Founded in 1869, the school is one of the oldest secondary schools in Hong Kong with a long-established tradition of academic excellence and outstanding all-round achievement. Over the years, its students have won numerous awards, excelling in music and sports, whilst its senior school choir is regarded as one of the world’s leading youth male choirs.

The school’s newly opened auditorium (a former gymnasium) is dedicated to enhancing musical performances. The architectural design was provided by Thomas Chow, and incorporates a classic horn shape, which enhances the natural sound and the acoustics for speech intelligibility. However, Tom Lee Engineering was called upon in order to enhance the natural acoustics afforded to this structure. Of primary concern, the resultant sound system would need to blend into the concert hall’s design, without being too visually distracting.

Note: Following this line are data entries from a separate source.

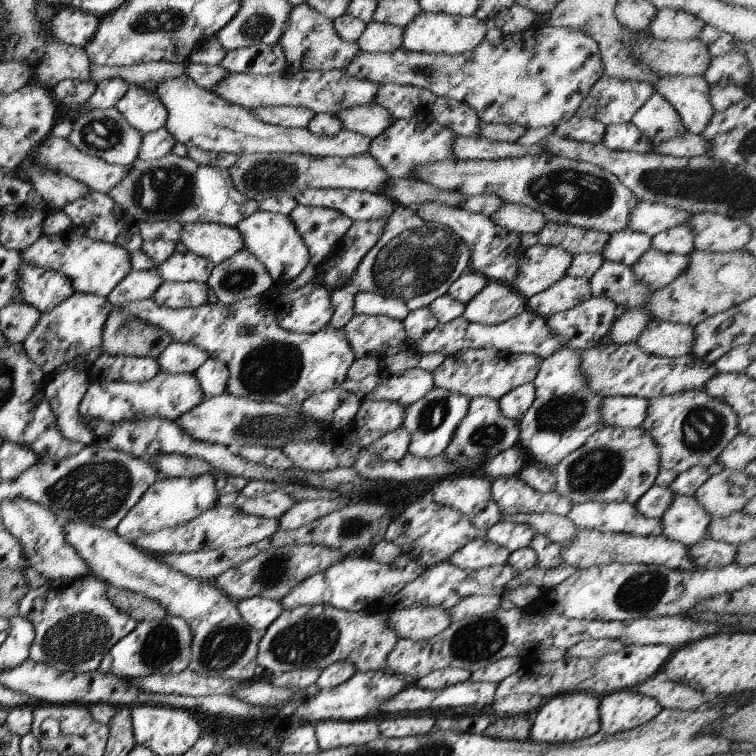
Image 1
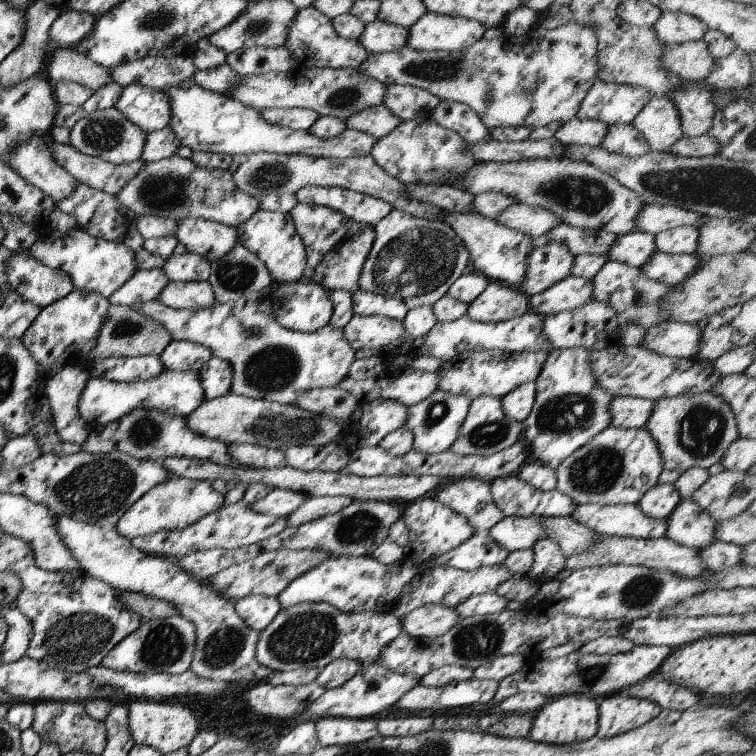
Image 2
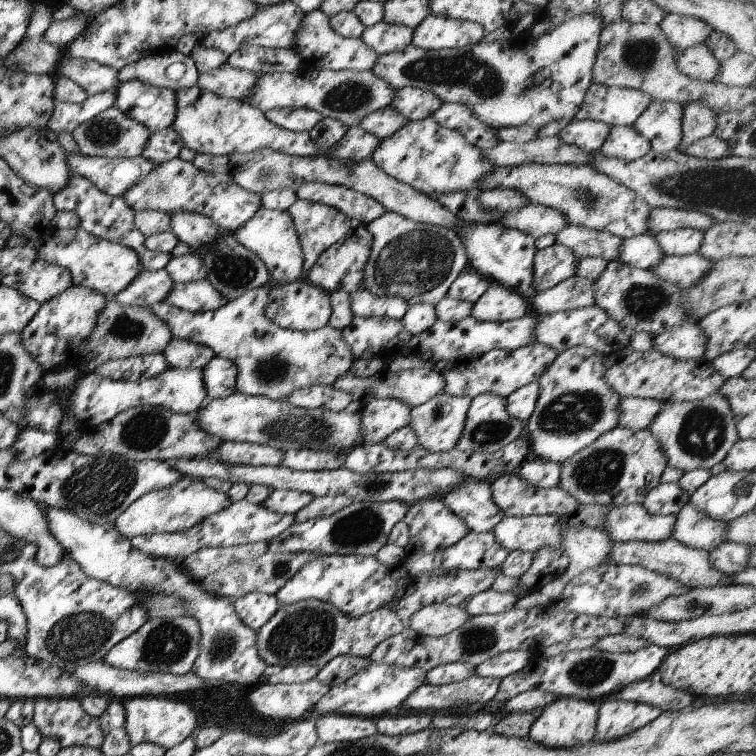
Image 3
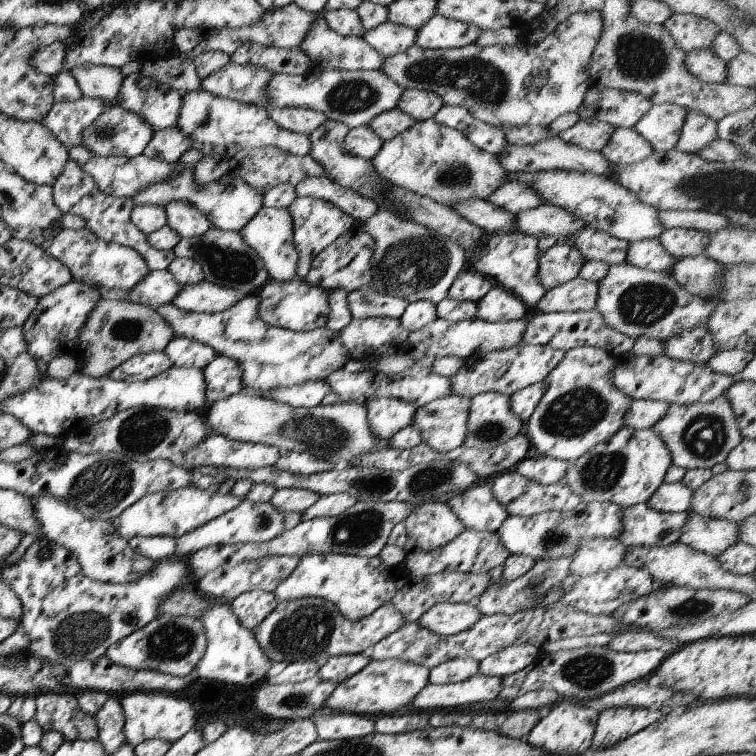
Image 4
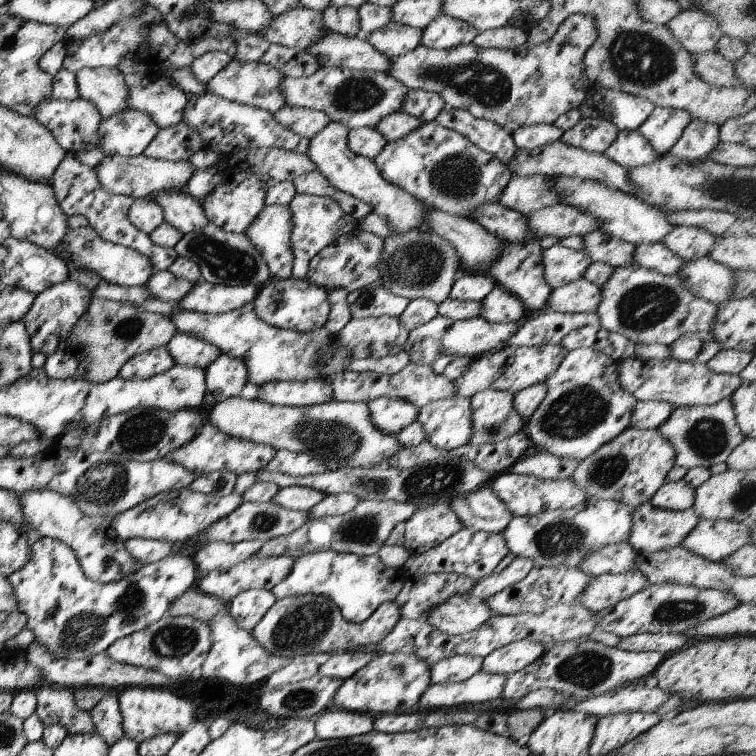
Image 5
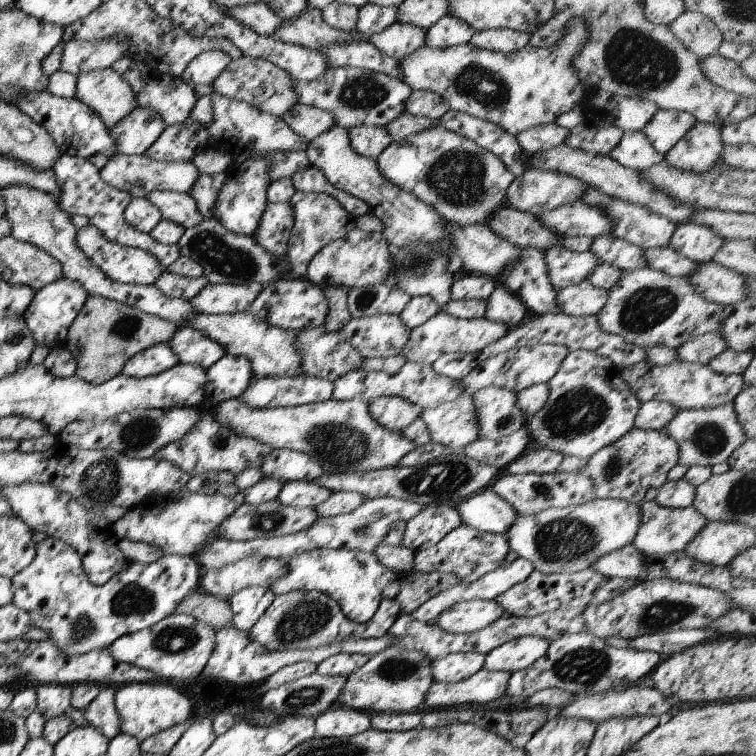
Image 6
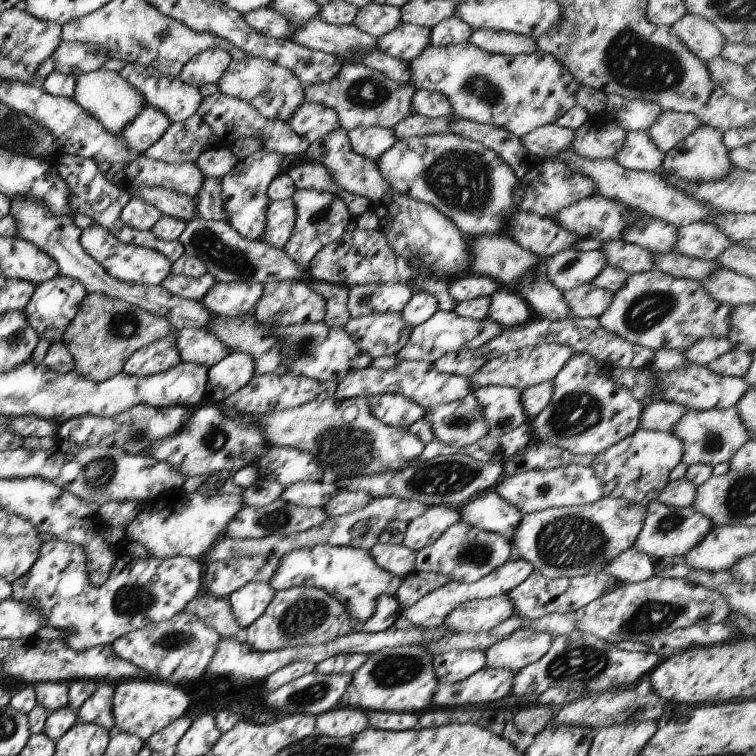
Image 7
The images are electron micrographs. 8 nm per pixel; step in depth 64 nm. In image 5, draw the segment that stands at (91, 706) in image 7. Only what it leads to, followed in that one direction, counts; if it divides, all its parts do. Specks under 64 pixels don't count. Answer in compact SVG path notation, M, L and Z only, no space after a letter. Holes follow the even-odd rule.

Surrounded by reflective surfaces, EASE simulations highlighted the reflective surfaces, in which sound energy could easily bounce off the walls and ceilings. A pair of Axys Intellivox DS1608 column speakers were affixed to the upper sidewalls to the left and right hand sides of the stage, in which even coverage over the first 20m (-2dB loss) has been achieved. In addition to an extended frequency response of up to 18kHz, the 3.7m height column speakers provide long throw capabilities up to 108dB SPL at 50m.

The white, slim, unobtrusive DS1608 speakers integrate visually with the architectural curved patterns of the sidewall, eliminating flutter reflections whilst enhancing the overall Speech Transmission Index (STI) functionality due to its Digital Directivity Synthesis (DDS) technology. This offers each loudspeaker channel its own dedicated audio path through on-board DSP and amplification.

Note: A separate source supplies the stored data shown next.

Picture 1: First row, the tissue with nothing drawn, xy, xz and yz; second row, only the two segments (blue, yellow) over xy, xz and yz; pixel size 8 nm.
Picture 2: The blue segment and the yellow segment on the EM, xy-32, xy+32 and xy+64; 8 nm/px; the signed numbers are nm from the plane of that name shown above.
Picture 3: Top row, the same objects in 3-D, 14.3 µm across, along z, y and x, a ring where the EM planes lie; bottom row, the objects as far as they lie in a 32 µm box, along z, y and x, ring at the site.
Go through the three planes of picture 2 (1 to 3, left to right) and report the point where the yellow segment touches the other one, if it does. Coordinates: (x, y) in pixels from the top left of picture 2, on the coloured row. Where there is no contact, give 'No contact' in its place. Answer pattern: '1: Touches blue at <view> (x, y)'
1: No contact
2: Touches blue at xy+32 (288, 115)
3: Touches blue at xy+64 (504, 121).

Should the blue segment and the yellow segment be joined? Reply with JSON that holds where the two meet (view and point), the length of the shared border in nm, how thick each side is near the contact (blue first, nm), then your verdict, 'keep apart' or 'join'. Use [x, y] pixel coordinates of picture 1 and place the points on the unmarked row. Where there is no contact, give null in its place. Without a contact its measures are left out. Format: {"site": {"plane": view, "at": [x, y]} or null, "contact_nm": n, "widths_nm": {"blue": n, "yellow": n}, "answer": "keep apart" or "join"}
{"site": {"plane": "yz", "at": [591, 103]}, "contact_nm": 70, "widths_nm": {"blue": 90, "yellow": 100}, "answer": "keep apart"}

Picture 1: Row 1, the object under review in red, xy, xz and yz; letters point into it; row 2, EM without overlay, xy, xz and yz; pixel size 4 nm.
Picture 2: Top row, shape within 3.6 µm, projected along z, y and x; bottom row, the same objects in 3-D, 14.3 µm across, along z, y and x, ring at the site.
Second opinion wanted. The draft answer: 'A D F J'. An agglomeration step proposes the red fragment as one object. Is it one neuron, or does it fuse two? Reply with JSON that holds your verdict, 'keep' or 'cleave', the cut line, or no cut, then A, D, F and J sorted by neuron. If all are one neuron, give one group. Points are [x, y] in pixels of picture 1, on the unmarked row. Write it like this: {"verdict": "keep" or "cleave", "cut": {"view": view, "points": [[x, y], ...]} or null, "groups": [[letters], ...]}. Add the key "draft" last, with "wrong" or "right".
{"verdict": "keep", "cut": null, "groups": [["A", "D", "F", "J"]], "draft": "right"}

The desired 3D radiation pattern, prediction of statistical SPL distribution, transducer distance and array length from the loudspeakers array were measured by the algorithm program to normalise the frequency response, obtaining a direct-to-reverberant energy ratio and accurate directivity control. The front seats are catered for by four Duran Audio U-14 compact speakers, mounted onto the lip of the stage, whilst two B-215 Diff subwoofers have been placed in each corner in front of the stage providing full bandwidth down to 20Hz with front to back rejection.

Digital audio monitoring and control is provided either via an AMX portable tablet or an Apple iPad. The rear control room houses a Yamaha M7CL console, and a StageMix App has been downloaded onto the iPad allowing remote mixing capabilities. The M7CL is routed to a rack-mounted Yamaha DME24 digital mixing engine. The audio signals are fed digitally on a Cat-5 cabling infrastructure from the stage microphones via an Aviom 6416M system consisting of two Pro64 A-Net I/O cards, supporting 16 balanced mic channels simultaneously. Once mixed, the audio is returned digitally to the Mackie SRM350 stage monitors, HR624 control room monitors and Axys loudspeaker system. Also operating in the digital domain, an AKG DMS700 wireless microphone system offers transmission up to 155kHz frequency range, for which a PS4000W antenna splitter distributes signals to the SR4000 receivers.

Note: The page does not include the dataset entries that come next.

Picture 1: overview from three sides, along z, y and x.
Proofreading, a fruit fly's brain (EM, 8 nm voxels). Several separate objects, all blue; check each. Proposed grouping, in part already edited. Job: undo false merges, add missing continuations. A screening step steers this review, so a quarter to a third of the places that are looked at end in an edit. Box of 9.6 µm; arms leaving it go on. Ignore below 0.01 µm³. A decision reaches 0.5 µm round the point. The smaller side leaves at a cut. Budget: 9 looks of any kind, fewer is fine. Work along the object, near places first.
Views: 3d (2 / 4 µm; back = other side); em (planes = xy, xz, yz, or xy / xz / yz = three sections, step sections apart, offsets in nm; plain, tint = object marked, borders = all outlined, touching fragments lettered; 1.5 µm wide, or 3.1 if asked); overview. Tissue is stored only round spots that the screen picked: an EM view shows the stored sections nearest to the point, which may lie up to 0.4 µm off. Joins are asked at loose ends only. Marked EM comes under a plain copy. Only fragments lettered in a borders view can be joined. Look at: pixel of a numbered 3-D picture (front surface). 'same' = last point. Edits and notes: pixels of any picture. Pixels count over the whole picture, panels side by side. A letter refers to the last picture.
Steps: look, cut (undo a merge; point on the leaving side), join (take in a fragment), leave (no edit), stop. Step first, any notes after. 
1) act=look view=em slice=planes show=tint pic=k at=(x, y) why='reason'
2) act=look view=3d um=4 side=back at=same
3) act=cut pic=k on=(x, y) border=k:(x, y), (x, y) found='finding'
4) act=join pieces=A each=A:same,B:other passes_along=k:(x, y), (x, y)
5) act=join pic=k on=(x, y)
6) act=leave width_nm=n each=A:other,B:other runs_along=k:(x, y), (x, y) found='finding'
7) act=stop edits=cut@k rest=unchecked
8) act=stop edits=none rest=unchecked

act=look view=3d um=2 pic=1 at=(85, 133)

Stunning audio quality has been matched by the visual entertainment on offer in the concert hall, for which a motorised 271-inch diagonal screen hosts presentations and Blu-ray films from an Eiki LC-HDT2000 theatre projector. Not only are students appreciative of the technology that highlights their performances, the audience is said to be ‘totally captivated’ by these displays, in which the pristine audio has been digitally refined and steered to each seat in the house.